Maria in de Kerk en in de bijbel
VELEN, zelfs in katholieke kringen, hebben kritiek geuit op het groeiende aantal aan Maria verleende eretitels, en sommigen vrezen dat de huidige paus, na zijn recente zendbrief, een nieuw dogma zal formuleren betreffende „Maria, middelares van alle genaden”. Veel katholieke geleerden geven toe dat naarmate de Mariacultus in de loop der eeuwen groeide, ook het aantal eretitels groeide. (Zie middenkolom.)
In het boek La Vergine Maria (De Maagd Maria) wordt echter door de Franse theoloog René Laurentin, die beschouwd wordt als de grootste expert op het gebied van de mariologie, bevestigd dat er in de hele tweede eeuw G.T. vrijwel nooit van Maria gewag wordt gemaakt en dat er in de oude wereld vóór de derde eeuw geen spoor te vinden is van festiviteiten of gebeden ter ere van haar. Bovendien ontstonden de katholieke dogma’s betreffende Maria betrekkelijk laat in de geschiedenis en hebben ze geen bijbelse basis.
Voorbeelden:
De Kerk leert dat Maria de Theotokos („God-barende” of „Moeder van God”) is, een titel die haar pas na de vierde eeuw werd gegeven. Hij komt niet in de bijbel voor.
De Kerk beweert dat zij altijd maagd is gebleven. Hoewel de bijbel wel specifiek verklaart dat Maria „een maagd” was voordat zij Jezus baarde, „wordt in het Nieuwe Testament van maagdelijkheid na de geboorte geen gewag gemaakt”, schrijft de katholieke theoloog Laurentin. De bijbel geeft duidelijk te kennen dat zij kinderen bij Jozef kreeg. — Lukas 1:27; Matthéüs 13:53-56, The Jerusalem Bible.
Betreffende het dogma van de Onbevlekte Ontvangenis verklaart Laurentin dat in de oudheid „talloze [Kerk]vaders er geen moeite mee hadden vast te stellen dat . . . de Moeder van Jezus zondig was”. In de 17de eeuw vond zelfs de Roomse inquisitie deze leer verdacht. „Het dogma van de onbevlekte ontvangenis van Maria werd geformuleerd zonder enig bijbels bewijs”, zegt de jezuïet John McKenzie.
Betreffende het dogma van de Tenhemelopneming stelt Laurentin dat het net als het vorige dogma ’geen uitdrukkelijke bijbelse grond’ heeft. Deze leer is gebaseerd op „de idee van de onsterfelijkheid van de met rede begaafde ziel, welke van platonische oorsprong is”, bevestigt het tijdschrift Concilium.
+-------+
- _Opdrachten_
A. Stemmen de volgende uitspraken overeen met het paginafragment? (i) Volgens Laurentin wordt Maria in de hele tweede eeuw vrijwel nooit genoemd. (ii) De titel Theotokos werd Maria al in de tweede eeuw gegeven. (iii) In de 17de eeuw vond de Roomse inquisitie de leer van de Onbevlekte Ontvangenis verdacht. Beantwoord elke uitspraak met ja of nee en citeer letterlijk de woorden uit het paginafragment die de doorslag geven.
B. Geef uit het paginafragment letterlijk de passage van "Betreffende het dogma van de Onbevlekte" tot en met "het tijdschrift Concilium.".
C. Op welke idee is de leer van de Tenhemelopneming volgens het tijdschrift Concilium in het paginafragment gebaseerd?

- _Gegevensuittreksel_
+-------+
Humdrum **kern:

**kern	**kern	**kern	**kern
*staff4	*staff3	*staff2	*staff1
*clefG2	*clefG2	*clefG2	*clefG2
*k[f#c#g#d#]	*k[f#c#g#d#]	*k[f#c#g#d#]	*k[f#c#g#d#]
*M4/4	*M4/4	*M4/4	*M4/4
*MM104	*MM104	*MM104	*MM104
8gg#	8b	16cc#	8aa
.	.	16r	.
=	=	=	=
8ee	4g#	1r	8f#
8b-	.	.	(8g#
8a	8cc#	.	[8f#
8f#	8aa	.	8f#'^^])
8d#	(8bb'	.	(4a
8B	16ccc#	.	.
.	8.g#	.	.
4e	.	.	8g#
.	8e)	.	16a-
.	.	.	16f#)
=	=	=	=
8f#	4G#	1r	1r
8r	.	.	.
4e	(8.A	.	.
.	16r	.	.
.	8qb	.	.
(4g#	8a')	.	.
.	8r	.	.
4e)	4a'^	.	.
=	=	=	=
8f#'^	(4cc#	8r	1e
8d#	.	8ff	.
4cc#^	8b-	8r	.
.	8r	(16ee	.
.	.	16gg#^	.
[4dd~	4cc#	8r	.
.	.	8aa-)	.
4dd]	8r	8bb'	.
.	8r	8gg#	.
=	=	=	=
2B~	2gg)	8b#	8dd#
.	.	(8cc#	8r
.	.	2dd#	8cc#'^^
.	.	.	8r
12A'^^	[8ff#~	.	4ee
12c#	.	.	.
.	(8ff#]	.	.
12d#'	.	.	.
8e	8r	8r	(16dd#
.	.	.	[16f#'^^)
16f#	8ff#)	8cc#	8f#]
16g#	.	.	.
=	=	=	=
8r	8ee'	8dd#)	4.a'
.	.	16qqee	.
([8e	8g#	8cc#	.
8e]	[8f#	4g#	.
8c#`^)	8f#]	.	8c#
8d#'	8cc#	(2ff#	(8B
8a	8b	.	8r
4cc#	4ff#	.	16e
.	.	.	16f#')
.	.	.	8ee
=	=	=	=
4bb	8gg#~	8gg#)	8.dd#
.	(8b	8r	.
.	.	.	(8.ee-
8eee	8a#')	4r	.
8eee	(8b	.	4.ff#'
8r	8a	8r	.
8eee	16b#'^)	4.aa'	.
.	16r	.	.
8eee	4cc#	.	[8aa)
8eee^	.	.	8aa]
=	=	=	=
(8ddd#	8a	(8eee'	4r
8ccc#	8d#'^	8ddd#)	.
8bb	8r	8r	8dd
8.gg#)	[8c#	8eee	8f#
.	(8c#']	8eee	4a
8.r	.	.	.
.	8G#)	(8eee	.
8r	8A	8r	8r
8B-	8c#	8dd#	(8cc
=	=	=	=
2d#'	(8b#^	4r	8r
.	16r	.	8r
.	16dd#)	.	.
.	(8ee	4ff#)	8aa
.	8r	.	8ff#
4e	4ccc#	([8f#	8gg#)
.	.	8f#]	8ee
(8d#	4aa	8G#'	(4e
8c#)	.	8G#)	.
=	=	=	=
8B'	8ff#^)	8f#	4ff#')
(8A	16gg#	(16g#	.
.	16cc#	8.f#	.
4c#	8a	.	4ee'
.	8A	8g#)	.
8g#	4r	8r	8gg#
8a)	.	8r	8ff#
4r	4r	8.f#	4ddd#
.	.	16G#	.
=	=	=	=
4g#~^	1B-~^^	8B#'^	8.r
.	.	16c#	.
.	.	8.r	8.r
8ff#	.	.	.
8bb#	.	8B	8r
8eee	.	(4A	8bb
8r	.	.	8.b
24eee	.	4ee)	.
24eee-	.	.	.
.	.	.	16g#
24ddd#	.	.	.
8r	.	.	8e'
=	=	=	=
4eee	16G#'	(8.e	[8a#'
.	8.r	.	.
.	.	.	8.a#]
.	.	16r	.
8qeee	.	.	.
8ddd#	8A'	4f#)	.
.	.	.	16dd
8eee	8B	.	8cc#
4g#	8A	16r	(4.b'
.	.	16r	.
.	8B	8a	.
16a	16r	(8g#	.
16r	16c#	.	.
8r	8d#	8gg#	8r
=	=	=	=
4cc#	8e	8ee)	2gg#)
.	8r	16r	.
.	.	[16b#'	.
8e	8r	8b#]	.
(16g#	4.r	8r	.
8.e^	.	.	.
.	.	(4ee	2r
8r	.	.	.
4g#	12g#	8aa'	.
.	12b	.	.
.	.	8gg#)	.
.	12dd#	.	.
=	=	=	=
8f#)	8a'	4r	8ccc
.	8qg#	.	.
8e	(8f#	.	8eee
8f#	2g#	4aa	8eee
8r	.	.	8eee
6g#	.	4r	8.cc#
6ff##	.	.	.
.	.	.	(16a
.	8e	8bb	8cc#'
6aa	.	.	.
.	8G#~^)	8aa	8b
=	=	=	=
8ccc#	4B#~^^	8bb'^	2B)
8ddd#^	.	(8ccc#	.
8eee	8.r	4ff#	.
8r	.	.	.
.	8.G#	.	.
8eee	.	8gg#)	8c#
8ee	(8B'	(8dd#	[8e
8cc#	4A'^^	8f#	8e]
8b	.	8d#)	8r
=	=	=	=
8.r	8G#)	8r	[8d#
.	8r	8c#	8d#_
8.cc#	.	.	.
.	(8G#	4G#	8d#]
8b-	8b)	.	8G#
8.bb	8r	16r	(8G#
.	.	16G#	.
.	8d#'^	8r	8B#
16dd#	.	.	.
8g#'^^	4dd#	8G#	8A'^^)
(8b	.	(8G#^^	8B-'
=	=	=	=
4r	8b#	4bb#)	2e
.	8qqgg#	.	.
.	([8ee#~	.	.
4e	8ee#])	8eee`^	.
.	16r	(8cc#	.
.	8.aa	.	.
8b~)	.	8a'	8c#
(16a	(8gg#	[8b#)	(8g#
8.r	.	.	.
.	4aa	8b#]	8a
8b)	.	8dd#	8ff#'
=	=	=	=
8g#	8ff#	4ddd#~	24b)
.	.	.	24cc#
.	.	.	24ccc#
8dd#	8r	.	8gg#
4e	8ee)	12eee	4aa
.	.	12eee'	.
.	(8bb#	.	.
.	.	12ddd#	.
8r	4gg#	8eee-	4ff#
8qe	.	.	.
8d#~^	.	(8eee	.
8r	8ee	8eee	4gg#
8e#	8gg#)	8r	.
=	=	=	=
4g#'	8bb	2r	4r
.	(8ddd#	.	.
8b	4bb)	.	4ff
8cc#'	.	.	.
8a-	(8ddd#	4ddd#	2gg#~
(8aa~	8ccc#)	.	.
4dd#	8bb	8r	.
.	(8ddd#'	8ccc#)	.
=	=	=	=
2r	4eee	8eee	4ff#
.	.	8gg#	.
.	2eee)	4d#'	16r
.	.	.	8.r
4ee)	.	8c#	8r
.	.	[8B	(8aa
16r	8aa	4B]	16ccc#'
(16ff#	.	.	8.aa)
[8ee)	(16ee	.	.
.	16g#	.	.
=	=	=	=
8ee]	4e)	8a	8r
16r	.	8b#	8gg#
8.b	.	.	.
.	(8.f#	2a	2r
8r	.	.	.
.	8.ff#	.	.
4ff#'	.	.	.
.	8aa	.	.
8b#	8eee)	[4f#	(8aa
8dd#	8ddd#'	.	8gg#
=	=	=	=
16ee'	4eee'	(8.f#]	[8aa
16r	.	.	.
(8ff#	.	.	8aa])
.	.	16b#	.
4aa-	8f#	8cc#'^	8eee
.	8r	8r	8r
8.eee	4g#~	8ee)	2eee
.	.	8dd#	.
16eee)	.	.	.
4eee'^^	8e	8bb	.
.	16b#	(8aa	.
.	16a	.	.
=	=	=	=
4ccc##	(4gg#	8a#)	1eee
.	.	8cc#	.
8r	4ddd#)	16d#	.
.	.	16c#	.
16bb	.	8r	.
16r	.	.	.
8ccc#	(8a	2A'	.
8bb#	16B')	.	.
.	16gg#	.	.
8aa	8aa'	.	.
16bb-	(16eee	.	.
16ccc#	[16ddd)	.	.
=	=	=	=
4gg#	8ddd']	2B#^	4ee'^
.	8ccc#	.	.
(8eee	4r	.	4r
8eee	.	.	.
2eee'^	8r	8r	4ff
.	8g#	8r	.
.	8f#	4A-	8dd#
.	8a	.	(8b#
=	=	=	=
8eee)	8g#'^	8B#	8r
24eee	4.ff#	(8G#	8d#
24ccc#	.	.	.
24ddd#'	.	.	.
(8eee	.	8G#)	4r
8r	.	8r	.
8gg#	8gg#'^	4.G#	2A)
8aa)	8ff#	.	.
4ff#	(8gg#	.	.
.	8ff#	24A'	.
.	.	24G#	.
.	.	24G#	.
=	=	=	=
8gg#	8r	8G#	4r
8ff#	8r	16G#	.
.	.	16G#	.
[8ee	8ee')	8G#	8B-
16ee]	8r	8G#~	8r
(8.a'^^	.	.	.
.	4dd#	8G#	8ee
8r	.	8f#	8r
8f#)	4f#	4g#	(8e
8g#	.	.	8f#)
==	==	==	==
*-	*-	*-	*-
+-------+
- _Antwoorden_
A.
(i) Ja: „dat er in de hele tweede eeuw G.T. vrijwel nooit van Maria gewag wordt gemaakt”
(ii) Nee: „een titel die haar pas na de vierde eeuw werd gegeven”
(iii) Ja: „In de 17de eeuw vond zelfs de Roomse inquisitie deze leer verdacht.”

B.
Betreffende het dogma van de Onbevlekte Ontvangenis verklaart Laurentin dat in de oudheid „talloze [Kerk]vaders er geen moeite mee hadden vast te stellen dat . . . de Moeder van Jezus zondig was”. In de 17de eeuw vond zelfs de Roomse inquisitie deze leer verdacht. „Het dogma van de onbevlekte ontvangenis van Maria werd geformuleerd zonder enig bijbels bewijs”, zegt de jezuïet John McKenzie.
Betreffende het dogma van de Tenhemelopneming stelt Laurentin dat het net als het vorige dogma ’geen uitdrukkelijke bijbelse grond’ heeft. Deze leer is gebaseerd op „de idee van de onsterfelijkheid van de met rede begaafde ziel, welke van platonische oorsprong is”, bevestigt het tijdschrift Concilium.

C. Op de idee van de onsterfelijkheid van de met rede begaafde ziel, die van platonische oorsprong is.